THE GIFTS OF HAVING A CHILD WITH SENSORY PROCESSING ISSUES

Dealing with my son’s sensory processing disorder has not been easy.

I could have done without the years of putting him through occupational therapy appointments, while making time at home to convince him to do the the strangest / most exhausting activities as part of his sensory diet, just to help him stay regulated.

I never particularly enjoyed seeing him be traumatized by loud noises that didn’t bother the other kids or seeing him miss out on fun activities like fireworks and festivals due to the sounds being painful for him.

I also can’t say I appreciated toeing the line between trying to preserve his self image by not labeling him, while also not going into denial that he really *really* needed special help. I definitely did not like his growing embarrassment about the things he was naturally afraid of, due to his condition.

I absolutely abhorred dealing with his aversions to so many foods, due to smell and texture issues that went with his SPD.

And to be honest, I can think of a few other ways I would have preferred spending my time, rather than constantly researching new strategies of how to help him.

As any mom whose child has been diagnosed with sensory integration disorder knows, it’s not fun.

Thankfully I can say that I am living the dream I read about many years ago in the The Out of Sync Child by Carol Stock. In that book (the quintessential guide for helping your child with SPD), she wrote about a boy who developed into a delightfully well adjusted young man with just some residual anxiety and perfectionism issues as echos of his early childhood struggles.

That’s where we’re at with our son, and I could not be more grateful that he’s come so far.

Being through the bulk of our struggles, it is easier to see the gifts they have brought into our family.

I am writing this to provide perspective and hope for a mom who is in the trenches of dealing with a sensory integration diagnosis.

The gifts of having a child with sensory processing issues

Gratitude for milestones others take for granted

Things like trying a new food and being able to handle the sound of a steam train speeding past the park are huge deals when your child has SPD. There is no gratitude like a mom who has seen her child suffer.

Empathy for kids with more severe neurological issues

1 out of every 68 children has autism, which includes sensory integration issues with countless other challenges we haven’t had to deal with in our household. My heart goes out to these families on a deeper level than it would if we hadn’t been through so much with our own son.

Perspective about what really matters in life

When you’ve seen your child struggle with everyday life, it’s easier to step away from the attachment to superficial accomplishments that can be tempting for us parents to pressure our kids about. We just want our child to be happy, it’s that simple.

An excuse to step away from the chaos of modern life

Having a child that can’t handle too much sensory input means having a child that thrives in quieter, more natural settings. So our family skips the amusement parks and spends time in nature, which is actually good for all of us.

Increased resilience for the whole family

I would have happily gone my whole life without ever seeing my child struggle, but I am grateful that he is starting to see himself as someone that overcomes obstacles. We’re all stronger from walking this road with him.

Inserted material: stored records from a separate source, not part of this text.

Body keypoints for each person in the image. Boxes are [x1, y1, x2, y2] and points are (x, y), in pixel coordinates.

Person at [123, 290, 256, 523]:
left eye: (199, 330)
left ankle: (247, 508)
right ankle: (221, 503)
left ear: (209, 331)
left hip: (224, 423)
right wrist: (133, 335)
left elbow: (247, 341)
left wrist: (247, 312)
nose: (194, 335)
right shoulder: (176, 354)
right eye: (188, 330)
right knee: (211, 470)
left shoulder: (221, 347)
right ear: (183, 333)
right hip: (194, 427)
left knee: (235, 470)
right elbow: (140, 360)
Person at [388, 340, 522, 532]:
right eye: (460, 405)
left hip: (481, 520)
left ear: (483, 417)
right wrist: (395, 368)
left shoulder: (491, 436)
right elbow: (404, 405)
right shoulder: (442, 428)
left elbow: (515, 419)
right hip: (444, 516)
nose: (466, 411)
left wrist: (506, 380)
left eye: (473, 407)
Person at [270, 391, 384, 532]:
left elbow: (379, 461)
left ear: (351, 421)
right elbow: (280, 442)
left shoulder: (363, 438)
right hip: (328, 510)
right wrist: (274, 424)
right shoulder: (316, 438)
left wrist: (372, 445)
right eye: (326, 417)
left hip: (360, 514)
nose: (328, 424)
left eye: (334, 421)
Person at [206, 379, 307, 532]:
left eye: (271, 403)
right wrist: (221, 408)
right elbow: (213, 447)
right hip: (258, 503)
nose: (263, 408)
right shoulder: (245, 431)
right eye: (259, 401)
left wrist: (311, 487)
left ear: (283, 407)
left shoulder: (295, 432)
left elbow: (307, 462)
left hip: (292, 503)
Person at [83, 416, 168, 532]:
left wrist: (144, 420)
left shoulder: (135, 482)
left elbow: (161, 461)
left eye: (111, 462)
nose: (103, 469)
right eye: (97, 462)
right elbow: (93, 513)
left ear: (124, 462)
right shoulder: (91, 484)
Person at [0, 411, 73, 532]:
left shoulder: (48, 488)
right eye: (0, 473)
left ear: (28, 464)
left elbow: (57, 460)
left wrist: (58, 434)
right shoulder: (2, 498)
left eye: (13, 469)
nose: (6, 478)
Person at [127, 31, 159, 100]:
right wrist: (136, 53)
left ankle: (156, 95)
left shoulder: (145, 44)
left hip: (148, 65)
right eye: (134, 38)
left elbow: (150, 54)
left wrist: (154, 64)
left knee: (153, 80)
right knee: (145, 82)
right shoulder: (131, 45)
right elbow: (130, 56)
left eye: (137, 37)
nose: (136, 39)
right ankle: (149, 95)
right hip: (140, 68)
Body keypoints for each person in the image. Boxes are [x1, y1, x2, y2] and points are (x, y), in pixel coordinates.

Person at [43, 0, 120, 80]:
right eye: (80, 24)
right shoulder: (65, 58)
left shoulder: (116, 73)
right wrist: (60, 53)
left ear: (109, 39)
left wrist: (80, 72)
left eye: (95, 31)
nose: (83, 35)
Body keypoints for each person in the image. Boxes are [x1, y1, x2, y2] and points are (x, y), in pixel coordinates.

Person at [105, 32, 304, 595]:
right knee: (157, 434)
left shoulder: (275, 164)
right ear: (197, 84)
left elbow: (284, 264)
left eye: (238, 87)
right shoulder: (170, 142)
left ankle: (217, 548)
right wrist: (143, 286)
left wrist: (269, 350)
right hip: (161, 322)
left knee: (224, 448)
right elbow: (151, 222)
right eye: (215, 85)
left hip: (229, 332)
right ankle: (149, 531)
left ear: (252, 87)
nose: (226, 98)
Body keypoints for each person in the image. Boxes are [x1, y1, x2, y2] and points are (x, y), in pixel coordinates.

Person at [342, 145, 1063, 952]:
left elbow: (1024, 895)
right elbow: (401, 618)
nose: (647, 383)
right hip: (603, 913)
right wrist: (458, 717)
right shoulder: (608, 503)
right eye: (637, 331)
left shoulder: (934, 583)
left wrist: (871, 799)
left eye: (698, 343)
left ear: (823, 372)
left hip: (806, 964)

Humility and a total healing of any desire to ever judge another mom

When kids with sensory processing issues are overstimulated, they can become skittish and act out even (actually especially) in public because that’s where the triggers are. This is humbling for a dedicated mom to say the least. We have learned to do our best and keep our chins up, regardless of what others may think.

An ability to be persistent

Nothing forges the heart of a family like fighting for one of it’s members. We have worked so hard to create an environment where all of our boys can thrive, including our sensory sensitive son, and we have all grown in the process.

Less attachment to the way things “should” be

A child with SPD approaches life in a unique way; they are who they are. Letting go of preconceptions and embracing our child’s unique spirit has been such a gift to our family.

Unconditional love

This kid has needed so much more support from us than we could have ever imagined when he was born; It’s been tough! On the flip, we have this absolutely pure and unconditional love for him that I wouldn’t trade for the world, it’s part of the package!

A realization of the power of presence

Not being able to fix my child’s issues has been hard to accept. But it’s helped me realize my power as a mom lies in my willingness to be there for him through his struggles, which is a truth we all need to learn at some point through our kid’s lives anyway.

Extra sensitivity can actually be a really good thing

Have you noticed that along with physiological sensitivity, a child with SPD can have exquisite emotional sensitivity as well? Ours notices everything and processes life at such a deep level He challenges us all to be better people.

Getting to know his amazing occupational therapists

You will not meet better people than these, who spend their lives pouring out into children with high needs. If you suspect your child has sensory processing issues, I highly recommend getting an OT evaluation – it can help so so much! Here is a list of symptoms to ask your pediatrician about!

What gifts have you discovered through caring for your child, who has sensory processing disorder? What challenges?